# Cheap ferrys



## niggle (Jul 7, 2009)

HELP,,, HELP,,, PLEASE DOES ANY ONE KNOW WHERE I CAN GET A CHEAP FERRY CROSSING FOR THIS WEEK END,, ANY LAST MIN COMPANYS ,,, NIGEL


----------



## lightshipman (Jun 3, 2010)

Just try the ferry company web sites directly, I just got a cheap deal on Sea France, but the nearer you get to the date the more expensive, I booked our crossing Saturday, for £127, same ferry today is £147.00, with two dogs return.
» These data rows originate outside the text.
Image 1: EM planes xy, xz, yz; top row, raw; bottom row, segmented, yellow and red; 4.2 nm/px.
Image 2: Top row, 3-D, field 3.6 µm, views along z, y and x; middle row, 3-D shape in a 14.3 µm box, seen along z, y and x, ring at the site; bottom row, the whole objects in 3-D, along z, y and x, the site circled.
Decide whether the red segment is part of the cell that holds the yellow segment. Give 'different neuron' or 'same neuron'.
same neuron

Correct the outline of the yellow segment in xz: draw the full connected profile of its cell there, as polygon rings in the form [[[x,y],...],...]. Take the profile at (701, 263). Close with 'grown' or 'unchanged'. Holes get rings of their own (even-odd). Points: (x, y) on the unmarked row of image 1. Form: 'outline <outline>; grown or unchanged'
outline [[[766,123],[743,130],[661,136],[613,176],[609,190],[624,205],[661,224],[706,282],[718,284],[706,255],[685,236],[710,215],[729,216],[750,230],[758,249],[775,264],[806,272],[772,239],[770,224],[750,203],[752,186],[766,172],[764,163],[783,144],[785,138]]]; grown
Good luck. 
If you are with the caravan club you may get a cheaper deal, but they couldn't compete with a direct booking.
Andy


----------



## Zebedee (Oct 3, 2007)

The "Pets" forum is probably not the best place to come for advice. 8O :roll: 

I'll move it for you.


----------



## gofer (Feb 8, 2010)

*cheap ferries*

just looked on norfolkline got quote for sun 13 6 10 2people 2 pets 8mtr m/h sailing 2000hrs one way £25 sounds good to me.


----------



## chass (Dec 16, 2009)

Most ferry companys will be expesive this weekend as it's LeMans.


----------